The virtual meeting has not yet been scheduled, but interlocutors fear that the failure to hold the event will represent another negative sign in Sino-Brazilian relations.
The window of opportunity to try to save the Cosban meeting is short. In Brazil, presidential elections should mobilize the authorities’ calendar from the second half of the year; meanwhile, the Chinese are already preparing for the 20th National Congress of the Chinese Communist Party, scheduled for October.
President of the CEBC (Brazil-China Business Council), diplomat Luiz Augusto de Castro Neves explains that the Ten Year Plan and the Joint Action Plan “aim at an order of priorities” in the bilateral relationship and, essentially, “beacon the government and serve guidance for the private sector”.
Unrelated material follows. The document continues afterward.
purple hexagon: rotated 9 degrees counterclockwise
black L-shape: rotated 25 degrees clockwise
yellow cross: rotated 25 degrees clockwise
Former Brazilian ambassador to China, he credits the delay exclusively to the effects of the pandemic and sees no political component in the non-renewal of plans. “The Chinese understand very well that in relations there is a discourse and a reality. At no time has Brazil-China trade been harmed by non-trade issues,” he said, when asked about the history of attacks by Bolsonaro and allies against Beijing.
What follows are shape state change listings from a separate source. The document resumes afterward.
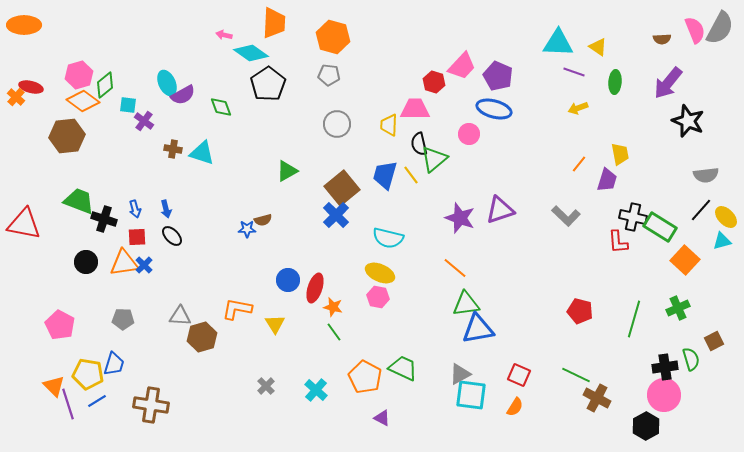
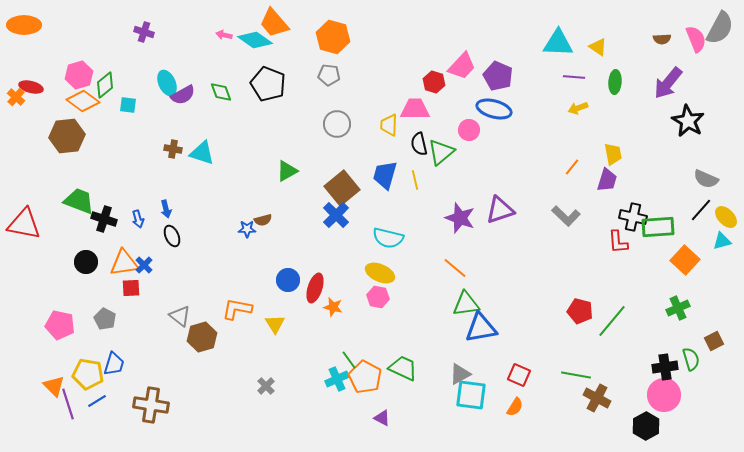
orange trapezoid at (274, 23): rotated 136 degrees clockwise
pink semicircle at (695, 30): moved 1 px right, 9 px down
cyan diamond at (251, 53): moved 4 px right, 13 px up
purple line at (574, 72): moved 5 px down; rotated 15 degrees counterclockwise
black pentagon at (268, 84): rotated 16 degrees counterclockwise
green diamond at (221, 107): moved 15 px up
purple cross at (144, 121): moved 89 px up; rotated 18 degrees counterclockwise
black star at (688, 121): rotated 8 degrees clockwise
pink circle at (469, 134): moved 4 px up
yellow trapezoid at (620, 154): moved 7 px left
green triangle at (434, 159): moved 7 px right, 7 px up
orange line at (579, 164): moved 7 px left, 3 px down
yellow line at (411, 175): moved 4 px right, 5 px down; rotated 24 degrees clockwise
gray semicircle at (706, 175): moved 4 px down; rotated 30 degrees clockwise
blue arrow at (135, 209): moved 3 px right, 10 px down
green rectangle at (660, 227): moved 2 px left; rotated 36 degrees counterclockwise
black ellipse at (172, 236): rotated 20 degrees clockwise
red square at (137, 237): moved 6 px left, 51 px down
gray triangle at (180, 316): rotated 35 degrees clockwise
gray pentagon at (123, 319): moved 18 px left; rotated 25 degrees clockwise
green line at (634, 319): moved 22 px left, 2 px down; rotated 24 degrees clockwise
pink pentagon at (60, 325): rotated 16 degrees counterclockwise
blue triangle at (478, 329): moved 3 px right, 1 px up
green line at (334, 332): moved 15 px right, 28 px down
green line at (576, 375): rotated 16 degrees counterclockwise
cyan cross at (316, 390): moved 21 px right, 11 px up; rotated 25 degrees clockwise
Sought after, Itamaraty informed that one of the results of the last high-level meeting of Cosban was a determination to start “discussions to improve the structure” of the mechanism and “prepare a new document to guide bilateral relations”. The meeting took place in May 2019, in Beijing, and was attended by Mourão and Wang Qishan.
Brazil sent the first restructuring proposal in December 2020, according to the ministry. The last Chinese counter-proposal was received in January 2022.
The ministry also highlighted that the negotiations on the two plans involve topics ranging from “politics, economy and trade” to “infrastructure, agriculture, culture, information technologies and space cooperation”, among others.
“In a process of this magnitude, it is natural that the evaluation period by Organs technical bodies from both sides is long. In the current circumstances of a pandemic, the process has been lengthened even further, mainly due to the impossibility of face-to-face meetings”, justified the chancellery.
“On issues that sometimes involve internal sensitivities, face-to-face meetings would allow for greater speed in the exchange of perceptions. The negotiating process continues in 2022, through virtual meetings, and Brazil hopes to conclude it as soon as possible.”
Itamaraty also stated that it would not share details of the ongoing negotiations.